A tal proposito esistono delle analogie sorprendenti tra il mito e i luoghi in questione.

  Secondo la leggenda, infatti Ercole era giunto da quelle parti per soddisfare la decima fatica richiestagli da tale Euristeo e cioè sottrarre al mostro Gerione dei bellissimi buoi. Secondo il mito, Gerione viveva in un luogo chiamato Erizia e tale territorio può essere identificato, in base all’etimologia, con i dintorni di Erice (Eryx ).

  In particolare Gerione viveva in un’isola adiacente denominata Gadhira. Tale nome può essere tradotto dal fenicio in “muro” ma, in semitico, può anche voler dire altre cose; in particolare, in maltese, “Għadira” significa “stagno”. Ebbene, l’isola di Mozia, situata in una laguna davanti al territorio di Erice (TP), il cui nome attuale è Stagnone.

  Una volta, ucciso, dalle tre teste del mostro Gerione sarebbero originate altrettante isole, facilmente identificabile con le tre isole maggiori delle Egadi, situate proprio davanti al promontorio di Erice. Inoltre, secondo Strabone, un oracolo avrebbe ordinato agli abitanti di Tiro di fondare una colonia “alle colonne di Ercole”.

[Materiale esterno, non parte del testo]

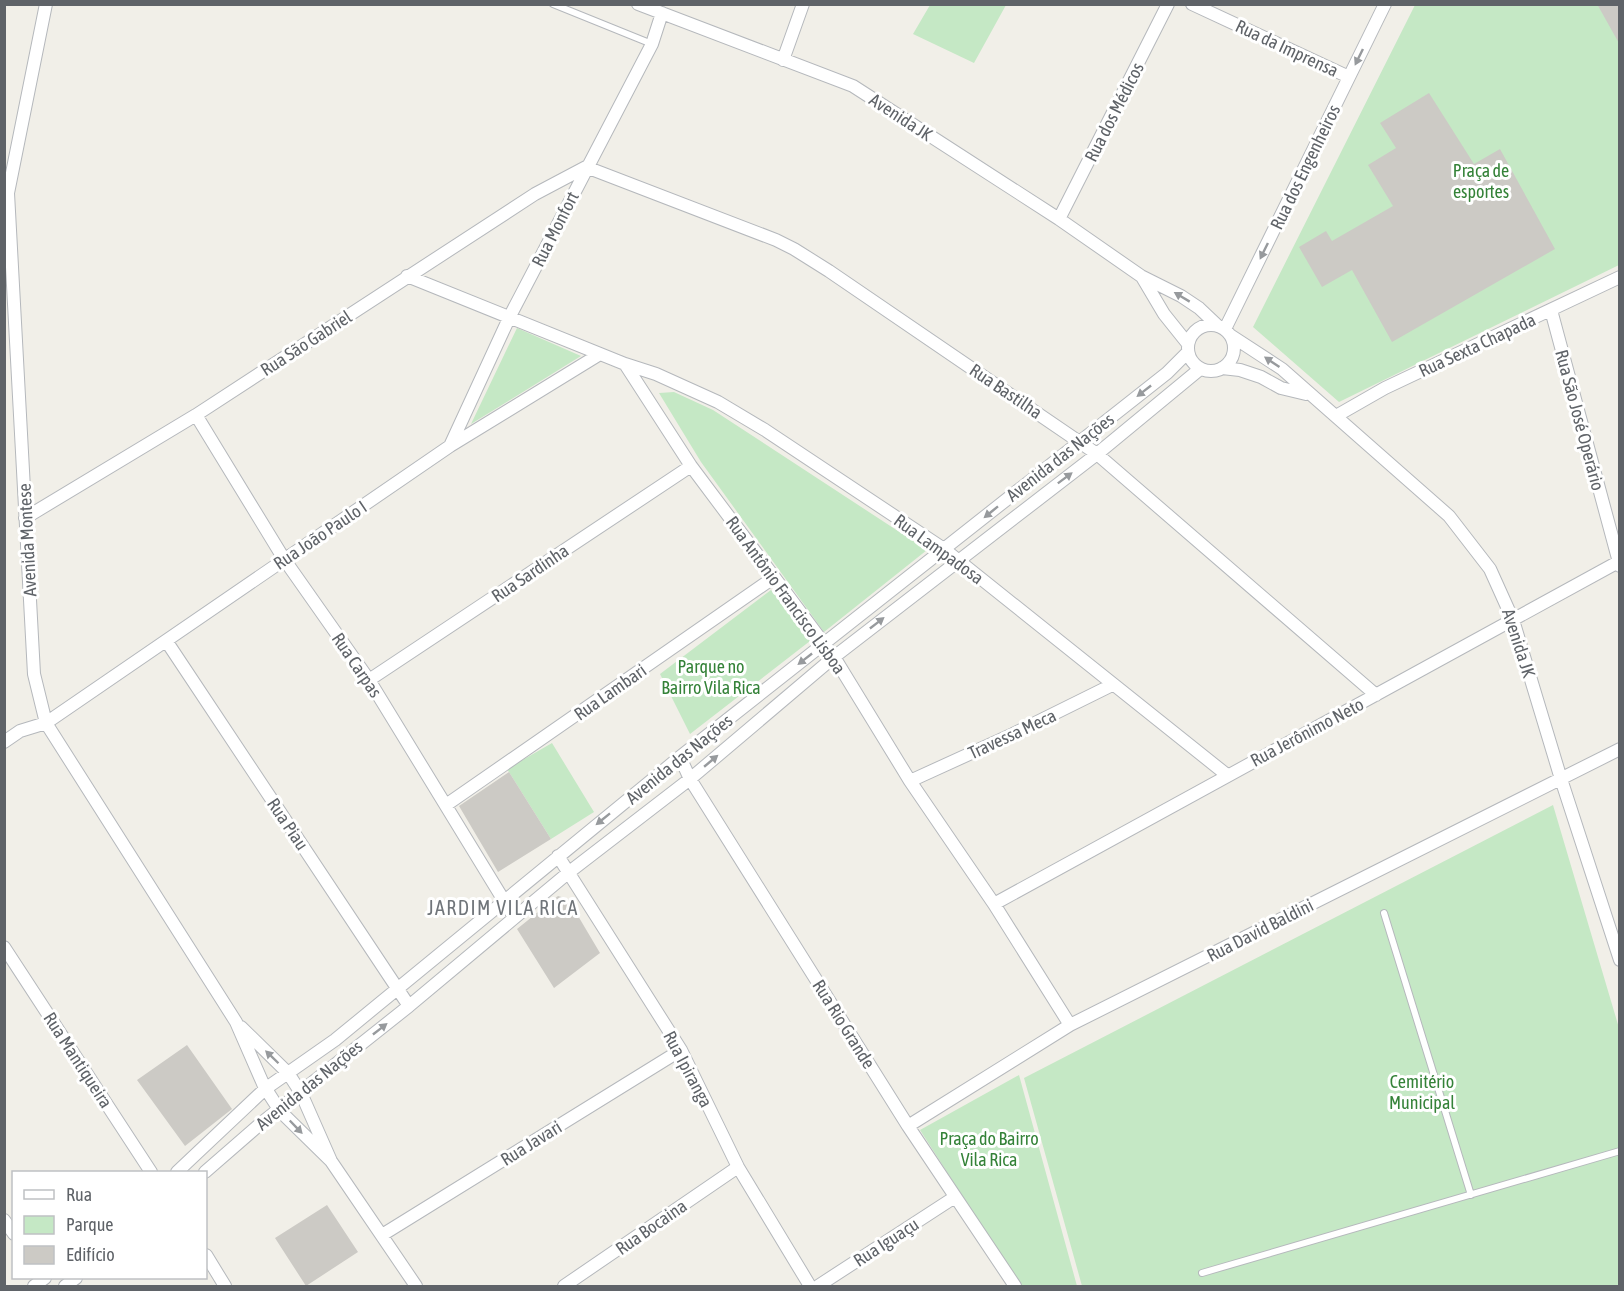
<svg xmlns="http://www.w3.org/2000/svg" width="1624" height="1291" viewBox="0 0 1624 1291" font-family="'Asap Condensed',sans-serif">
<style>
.green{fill:#c5e8c5}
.building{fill:#cccac5}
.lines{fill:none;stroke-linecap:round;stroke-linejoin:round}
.service-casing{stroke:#b5b8bc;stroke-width:8}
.minor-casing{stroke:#b5b8bc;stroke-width:14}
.service{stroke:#fff;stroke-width:6}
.minor{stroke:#fff;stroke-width:12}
.oneway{fill:#979a9d}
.labels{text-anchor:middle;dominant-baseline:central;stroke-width:6;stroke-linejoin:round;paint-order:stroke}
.street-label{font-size:18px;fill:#5f6368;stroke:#fff}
.park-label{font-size:18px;fill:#348238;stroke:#fff}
.neighbourhood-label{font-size:20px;letter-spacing:1.5px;fill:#70757a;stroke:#fff}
</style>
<rect width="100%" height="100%" fill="#f1efe8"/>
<path class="green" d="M930,5V4L1006,5L974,63L913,34Z
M1415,5H1619V265L1339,402L1253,327Z
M517,328L581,356L471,424Z
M674,392L713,410L927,550L824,632L701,462L659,393Z
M771,590L810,641L690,734L660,674Z
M552,743L594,812L551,839L507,769Z
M1553,805L1619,1028V1286H1082L1024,1078Z
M1019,1075L1077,1286H1020L920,1130Z"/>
<path class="building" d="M1597,4H1620V45Z
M1429,93L1474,164L1500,149L1555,249L1392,342L1352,270L1322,287L1299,247L1326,231L1332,241L1393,206L1368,165L1396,148L1380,123Z
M509,772L551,839L498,872L459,806Z
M558,896L568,899L600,953L554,988L517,929Z
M187,1045L232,1109L185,1146L137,1080Z
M327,1205L358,1252L306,1286L275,1238Z"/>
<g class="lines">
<defs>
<path id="service" d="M553,4L652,44
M1384,913L1471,1195
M1202,1273L1620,1151"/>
<path id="minor" d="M46,4L8,193L34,674L46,723L236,1022L264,1086L280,1111L331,1161
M638,4L853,86L1059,219L1141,276L1181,296L1199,308L1218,326
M1192,4L1349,77
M783,60L803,4
M1059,219L1168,4
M407,276L625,364L691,466L834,657L910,781L994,904L1070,1025
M1142,277L1164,314L1188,344
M1551,310L1620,566
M1188 348a23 23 0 1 1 46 0a23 23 0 1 1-46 0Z
M1225,329L1385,4
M1230,335L1282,369L1449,516L1490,569L1513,620L1561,779L1620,960
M625,364L656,374L718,402L765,430L944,549L1227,775
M1222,368L1240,370L1261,377L1281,388L1306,394
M196,415L284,559L369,680L514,917
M1336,416L1385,388L1620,277
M450,446L510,316L652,44L662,13
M25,518L196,415L535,194L586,167L776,240L794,249L829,271L1097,454L1376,695
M167,642L409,1006
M369,680L691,466
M4,742L20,731L46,723L450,446L600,354
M680,757L690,779L908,1126L1015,1286
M910,781L1013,734L1112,685
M446,805L773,578
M558,856L681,1050L738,1167L810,1286
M994,904L1620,561
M4,947L151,1172
M241,1027L288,1073L301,1093L331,1161L416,1286
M908,1126L1070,1025L1620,749
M177,1172L265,1089L335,1040L680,757L1167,373L1188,352
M205,1172L259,1125L409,1006L568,873L690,779L834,657L1097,454L1200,369
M4,1220L14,1234
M382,1235L681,1050
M206,1255L225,1286
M34,1286L45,1278
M65,1286L76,1278
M564,1286L738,1167
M818,1286L955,1197"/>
</defs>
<use href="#service" class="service-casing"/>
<use href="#minor" class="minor-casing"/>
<use href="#service" class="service"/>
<use href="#minor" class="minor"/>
</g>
<defs><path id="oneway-solid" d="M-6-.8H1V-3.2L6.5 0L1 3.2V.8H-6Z" transform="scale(1.5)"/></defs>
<g class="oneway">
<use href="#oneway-solid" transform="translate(1359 57) rotate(116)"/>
<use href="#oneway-solid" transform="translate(1264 251) rotate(116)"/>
<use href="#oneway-solid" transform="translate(1182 297) rotate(-149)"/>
<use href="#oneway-solid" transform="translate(1272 362) rotate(-146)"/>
<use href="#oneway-solid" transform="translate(1144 391) rotate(142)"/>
<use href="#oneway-solid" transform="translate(1065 478) rotate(-37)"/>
<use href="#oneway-solid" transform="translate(991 512) rotate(141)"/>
<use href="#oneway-solid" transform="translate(877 623) rotate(-38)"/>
<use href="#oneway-solid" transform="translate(805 659) rotate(142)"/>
<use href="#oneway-solid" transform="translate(711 761) rotate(-40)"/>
<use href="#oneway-solid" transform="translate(603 819) rotate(141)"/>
<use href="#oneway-solid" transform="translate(380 1029) rotate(-38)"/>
<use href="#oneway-solid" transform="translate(272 1057) rotate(-136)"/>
<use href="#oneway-solid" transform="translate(296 1127) rotate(46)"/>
</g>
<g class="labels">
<g class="street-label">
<text transform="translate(1287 48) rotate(25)">Rua da Imprensa</text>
<text transform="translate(1114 112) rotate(-63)">Rua dos Médicos</text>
<text transform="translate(901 117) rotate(33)">Avenida JK</text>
<text transform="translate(1305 167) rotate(-64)">Rua dos Engenheiros</text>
<text transform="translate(555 229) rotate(-63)">Rua Monfort</text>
<text transform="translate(306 343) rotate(-33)">Rua São Gabriel</text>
<text transform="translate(1477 345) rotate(-25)">Rua Sexta Chapada</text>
<text transform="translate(1006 391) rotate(34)">Rua Bastilha</text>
<text transform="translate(1580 420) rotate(75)">Rua São José Operário</text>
<text transform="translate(1060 457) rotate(-38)">Avenida das Nações</text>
<text transform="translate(320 535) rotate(-34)">Rua João Paulo I</text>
<text transform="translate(27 540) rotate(-93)">Avenida Montese</text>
<text transform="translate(939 549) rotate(36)">Rua Lampadosa</text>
<text transform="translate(530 573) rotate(-34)">Rua Sardinha</text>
<text transform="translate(786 595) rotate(54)">Rua Antônio Francisco Lisboa</text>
<text transform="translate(1519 643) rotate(72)">Avenida JK</text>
<text transform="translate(357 665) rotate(56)">Rua Carpas</text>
<text transform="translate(610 692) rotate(-35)">Rua Lambari</text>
<text transform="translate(1307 732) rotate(-28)">Rua Jerônimo Neto</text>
<text transform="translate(1012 734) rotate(-25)">Travessa Meca</text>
<text transform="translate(679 759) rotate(-39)">Avenida das Nações</text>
<text transform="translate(288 824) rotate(56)">Rua Piau</text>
<text transform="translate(1260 930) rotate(-27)">Rua David Baldini</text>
<text transform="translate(844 1024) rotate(58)">Rua Rio Grande</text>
<text transform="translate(78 1060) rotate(57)">Rua Mantiqueira</text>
<text transform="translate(688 1069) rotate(62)">Rua Ipiranga</text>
<text transform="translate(309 1085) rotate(-39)">Avenida das Nações</text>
<text transform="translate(531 1143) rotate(-32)">Rua Javari</text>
<text transform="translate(651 1227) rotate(-35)">Rua Bocaina</text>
<text transform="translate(886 1242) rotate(-33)">Rua Iguaçu</text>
</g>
<g class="park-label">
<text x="1481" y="170">Praça de<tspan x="1481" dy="21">esportes</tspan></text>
<text x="711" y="666">Parque no<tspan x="711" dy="21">Bairro Vila Rica</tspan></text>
<text x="1422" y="1081">Cemitério<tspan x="1422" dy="21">Municipal</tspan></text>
<text x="989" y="1138">Praça do Bairro<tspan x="989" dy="21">Vila Rica</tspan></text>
</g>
<g class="neighbourhood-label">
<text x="503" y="907">JARDIM VILA RICA</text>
</g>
</g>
<rect width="1624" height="1291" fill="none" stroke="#5f6368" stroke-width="12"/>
<rect x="12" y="1171" width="195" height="108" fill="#ffffff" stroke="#bfc1c3" stroke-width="1.5"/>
<rect x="24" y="1190" width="30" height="9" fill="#ffffff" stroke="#bfc1c3" stroke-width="1.5"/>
<text x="66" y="1201" font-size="18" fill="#5f6368">Rua</text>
<rect x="24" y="1216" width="30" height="18" fill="#c5e8c5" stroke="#bfc1c3" stroke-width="1.5"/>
<text x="66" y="1231" font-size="18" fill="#5f6368">Parque</text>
<rect x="24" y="1246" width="30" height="18" fill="#cccac5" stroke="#bfc1c3" stroke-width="1.5"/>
<text x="66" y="1261" font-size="18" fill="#5f6368">Edifício</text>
</svg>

  Il geografo greco si sofferma particolarmente sulle colonne di bronzo del tempio, precisando che recavano importanti iscrizioni e quasi inducendo il lettore a convincersi che fossero proprio queste le “colonne di Ercole”.

  A Mozia, come detto, recenti scavi hanno messo in luce le fondamenta di un importante tempio dei Tirii, che potrebbe essere il tempio di Melkart, con le sue colonne iscritte.

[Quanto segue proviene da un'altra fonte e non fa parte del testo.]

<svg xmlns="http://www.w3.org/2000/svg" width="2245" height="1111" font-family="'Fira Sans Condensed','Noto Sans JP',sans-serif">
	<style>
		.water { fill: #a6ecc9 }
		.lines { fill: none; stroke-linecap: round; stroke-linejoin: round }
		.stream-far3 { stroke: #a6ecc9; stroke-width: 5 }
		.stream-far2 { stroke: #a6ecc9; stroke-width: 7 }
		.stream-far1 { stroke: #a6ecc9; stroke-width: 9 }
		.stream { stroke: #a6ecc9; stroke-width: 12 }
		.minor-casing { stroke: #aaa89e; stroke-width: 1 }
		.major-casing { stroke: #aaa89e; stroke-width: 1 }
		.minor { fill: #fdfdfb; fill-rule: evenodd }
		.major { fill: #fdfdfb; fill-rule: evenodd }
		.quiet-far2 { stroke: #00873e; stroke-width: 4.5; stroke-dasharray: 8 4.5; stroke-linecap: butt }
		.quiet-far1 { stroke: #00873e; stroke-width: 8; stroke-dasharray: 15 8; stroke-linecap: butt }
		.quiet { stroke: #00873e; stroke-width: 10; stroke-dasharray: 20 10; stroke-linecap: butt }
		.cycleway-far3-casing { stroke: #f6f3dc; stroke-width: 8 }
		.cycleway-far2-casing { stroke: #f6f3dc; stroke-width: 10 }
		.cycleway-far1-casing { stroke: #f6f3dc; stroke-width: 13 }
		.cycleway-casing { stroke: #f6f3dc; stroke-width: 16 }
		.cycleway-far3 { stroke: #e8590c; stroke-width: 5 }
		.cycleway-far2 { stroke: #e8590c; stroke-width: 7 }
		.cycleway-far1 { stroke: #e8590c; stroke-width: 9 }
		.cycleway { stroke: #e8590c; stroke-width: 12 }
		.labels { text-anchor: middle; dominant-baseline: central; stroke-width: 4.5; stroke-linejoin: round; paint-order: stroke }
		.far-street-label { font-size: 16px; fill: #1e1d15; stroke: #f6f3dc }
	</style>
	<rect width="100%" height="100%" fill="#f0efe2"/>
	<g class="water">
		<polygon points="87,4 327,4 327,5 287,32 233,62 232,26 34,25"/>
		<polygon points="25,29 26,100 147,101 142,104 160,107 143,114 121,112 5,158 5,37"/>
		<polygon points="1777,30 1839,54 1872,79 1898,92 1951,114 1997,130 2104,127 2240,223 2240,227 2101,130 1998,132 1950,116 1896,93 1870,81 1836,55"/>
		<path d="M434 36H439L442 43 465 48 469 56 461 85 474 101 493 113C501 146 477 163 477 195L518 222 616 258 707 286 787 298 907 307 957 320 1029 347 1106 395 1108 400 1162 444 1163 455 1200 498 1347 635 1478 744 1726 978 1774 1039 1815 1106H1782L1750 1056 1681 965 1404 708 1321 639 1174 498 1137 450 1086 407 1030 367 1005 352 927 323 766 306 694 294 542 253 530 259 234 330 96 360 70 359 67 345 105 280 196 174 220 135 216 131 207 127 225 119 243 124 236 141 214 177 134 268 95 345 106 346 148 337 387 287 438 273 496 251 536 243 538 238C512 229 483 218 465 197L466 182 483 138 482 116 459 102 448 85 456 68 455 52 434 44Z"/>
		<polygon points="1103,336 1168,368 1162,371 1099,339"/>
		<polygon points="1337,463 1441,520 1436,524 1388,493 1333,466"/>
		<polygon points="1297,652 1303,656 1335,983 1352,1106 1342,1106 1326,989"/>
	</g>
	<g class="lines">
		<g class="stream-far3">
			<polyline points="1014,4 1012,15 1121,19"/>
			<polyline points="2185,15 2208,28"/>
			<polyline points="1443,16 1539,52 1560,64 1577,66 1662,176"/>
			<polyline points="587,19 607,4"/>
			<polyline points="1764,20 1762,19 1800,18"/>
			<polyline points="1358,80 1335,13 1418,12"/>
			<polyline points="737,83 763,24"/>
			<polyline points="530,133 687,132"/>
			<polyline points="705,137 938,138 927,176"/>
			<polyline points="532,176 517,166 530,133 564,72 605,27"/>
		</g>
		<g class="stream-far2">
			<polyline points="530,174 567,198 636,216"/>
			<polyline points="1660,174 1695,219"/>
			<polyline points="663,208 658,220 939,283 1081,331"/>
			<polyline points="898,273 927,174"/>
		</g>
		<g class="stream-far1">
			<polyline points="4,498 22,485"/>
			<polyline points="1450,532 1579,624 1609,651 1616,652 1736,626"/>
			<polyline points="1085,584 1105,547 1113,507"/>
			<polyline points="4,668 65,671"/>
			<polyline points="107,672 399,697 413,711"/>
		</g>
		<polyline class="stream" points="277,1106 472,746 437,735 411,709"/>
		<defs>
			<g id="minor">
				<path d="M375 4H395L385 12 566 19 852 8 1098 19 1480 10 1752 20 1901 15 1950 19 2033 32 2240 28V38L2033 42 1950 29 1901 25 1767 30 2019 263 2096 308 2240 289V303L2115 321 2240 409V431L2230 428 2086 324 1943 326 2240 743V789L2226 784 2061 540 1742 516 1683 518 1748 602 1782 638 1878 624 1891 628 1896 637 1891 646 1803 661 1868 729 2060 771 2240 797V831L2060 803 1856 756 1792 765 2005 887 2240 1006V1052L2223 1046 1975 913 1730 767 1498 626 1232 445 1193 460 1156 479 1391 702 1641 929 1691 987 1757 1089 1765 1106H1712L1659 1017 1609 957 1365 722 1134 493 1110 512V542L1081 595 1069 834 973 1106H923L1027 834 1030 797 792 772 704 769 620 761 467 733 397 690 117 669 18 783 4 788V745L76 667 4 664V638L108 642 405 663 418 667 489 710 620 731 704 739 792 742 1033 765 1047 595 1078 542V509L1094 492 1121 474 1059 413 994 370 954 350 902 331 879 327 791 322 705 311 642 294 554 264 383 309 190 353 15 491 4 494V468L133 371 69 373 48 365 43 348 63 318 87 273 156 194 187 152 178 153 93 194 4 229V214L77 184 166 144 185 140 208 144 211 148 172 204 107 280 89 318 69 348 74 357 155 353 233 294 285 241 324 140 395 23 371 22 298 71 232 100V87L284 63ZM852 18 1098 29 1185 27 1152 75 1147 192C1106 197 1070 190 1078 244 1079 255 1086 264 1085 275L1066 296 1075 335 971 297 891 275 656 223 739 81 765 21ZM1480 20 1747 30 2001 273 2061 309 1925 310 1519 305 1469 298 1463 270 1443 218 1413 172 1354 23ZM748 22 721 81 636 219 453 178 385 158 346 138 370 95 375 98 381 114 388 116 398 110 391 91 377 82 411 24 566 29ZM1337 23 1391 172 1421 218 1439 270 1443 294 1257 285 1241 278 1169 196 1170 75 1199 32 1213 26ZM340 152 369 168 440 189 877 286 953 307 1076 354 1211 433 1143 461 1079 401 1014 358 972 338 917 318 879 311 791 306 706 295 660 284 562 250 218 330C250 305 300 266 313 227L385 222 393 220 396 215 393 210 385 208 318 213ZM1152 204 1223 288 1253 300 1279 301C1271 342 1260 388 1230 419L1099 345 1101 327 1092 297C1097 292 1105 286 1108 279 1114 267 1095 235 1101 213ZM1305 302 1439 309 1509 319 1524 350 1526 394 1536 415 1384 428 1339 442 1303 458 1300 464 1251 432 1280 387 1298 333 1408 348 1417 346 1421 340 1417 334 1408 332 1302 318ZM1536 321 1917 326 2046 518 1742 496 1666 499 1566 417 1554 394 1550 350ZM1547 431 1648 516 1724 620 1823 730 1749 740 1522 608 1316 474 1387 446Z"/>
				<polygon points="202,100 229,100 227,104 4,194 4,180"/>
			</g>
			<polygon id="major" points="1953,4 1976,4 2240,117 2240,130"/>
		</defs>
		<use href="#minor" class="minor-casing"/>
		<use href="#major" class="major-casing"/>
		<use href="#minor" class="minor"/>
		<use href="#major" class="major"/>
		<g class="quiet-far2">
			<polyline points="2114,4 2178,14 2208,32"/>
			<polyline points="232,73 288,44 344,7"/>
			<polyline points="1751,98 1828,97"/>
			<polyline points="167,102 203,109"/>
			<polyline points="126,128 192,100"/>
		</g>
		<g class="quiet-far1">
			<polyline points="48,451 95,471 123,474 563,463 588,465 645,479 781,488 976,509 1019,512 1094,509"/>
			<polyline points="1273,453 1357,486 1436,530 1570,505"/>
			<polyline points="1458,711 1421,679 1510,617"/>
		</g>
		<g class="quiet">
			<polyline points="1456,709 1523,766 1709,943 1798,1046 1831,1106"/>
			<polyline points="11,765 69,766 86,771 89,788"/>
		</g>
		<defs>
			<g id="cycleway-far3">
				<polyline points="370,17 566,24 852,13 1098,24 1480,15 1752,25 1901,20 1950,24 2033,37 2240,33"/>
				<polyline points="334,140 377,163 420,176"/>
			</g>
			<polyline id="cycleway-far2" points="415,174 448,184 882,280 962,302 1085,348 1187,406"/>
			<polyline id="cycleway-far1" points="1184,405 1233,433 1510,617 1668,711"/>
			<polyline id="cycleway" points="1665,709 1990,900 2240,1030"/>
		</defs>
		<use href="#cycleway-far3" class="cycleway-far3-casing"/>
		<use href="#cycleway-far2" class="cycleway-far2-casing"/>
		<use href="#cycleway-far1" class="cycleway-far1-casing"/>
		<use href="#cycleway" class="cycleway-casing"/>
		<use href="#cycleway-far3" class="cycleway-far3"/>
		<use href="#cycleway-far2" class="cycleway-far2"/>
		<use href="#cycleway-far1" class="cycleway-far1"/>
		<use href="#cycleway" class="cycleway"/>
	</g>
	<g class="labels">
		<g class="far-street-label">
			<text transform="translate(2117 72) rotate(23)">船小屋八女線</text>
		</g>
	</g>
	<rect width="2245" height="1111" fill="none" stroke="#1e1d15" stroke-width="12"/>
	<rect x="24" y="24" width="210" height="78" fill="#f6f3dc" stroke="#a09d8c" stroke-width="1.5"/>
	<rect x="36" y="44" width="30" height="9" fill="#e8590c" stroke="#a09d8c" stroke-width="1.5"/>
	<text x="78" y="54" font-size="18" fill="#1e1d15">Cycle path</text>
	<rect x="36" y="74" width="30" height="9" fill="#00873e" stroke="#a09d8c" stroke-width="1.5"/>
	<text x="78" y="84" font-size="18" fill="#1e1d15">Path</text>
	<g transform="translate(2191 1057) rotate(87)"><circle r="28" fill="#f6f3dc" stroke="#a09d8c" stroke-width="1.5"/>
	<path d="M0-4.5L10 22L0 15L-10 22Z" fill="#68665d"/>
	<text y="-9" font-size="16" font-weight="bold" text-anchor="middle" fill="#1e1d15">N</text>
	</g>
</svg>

  Se, come sembra, le colonne di Ercole erano poste a Mozia e non a Gibilterra, anche la mitica Tartesso può essere identificata con la Tharros, poi rifondata dai Fenici di Tiro e i loro precedenti abitatori, i Tursha, possono essere identificati, oltre che con i Tirreni, anche con i Tartessi.

  Come nella mitica Tartesso, infatti, nei dintorni di Tharros sono situate importanti miniere di argento, tanto che ancor oggi una cittadina a una cinquantina di chilometri in linea d’aria è chiamata Argentiera.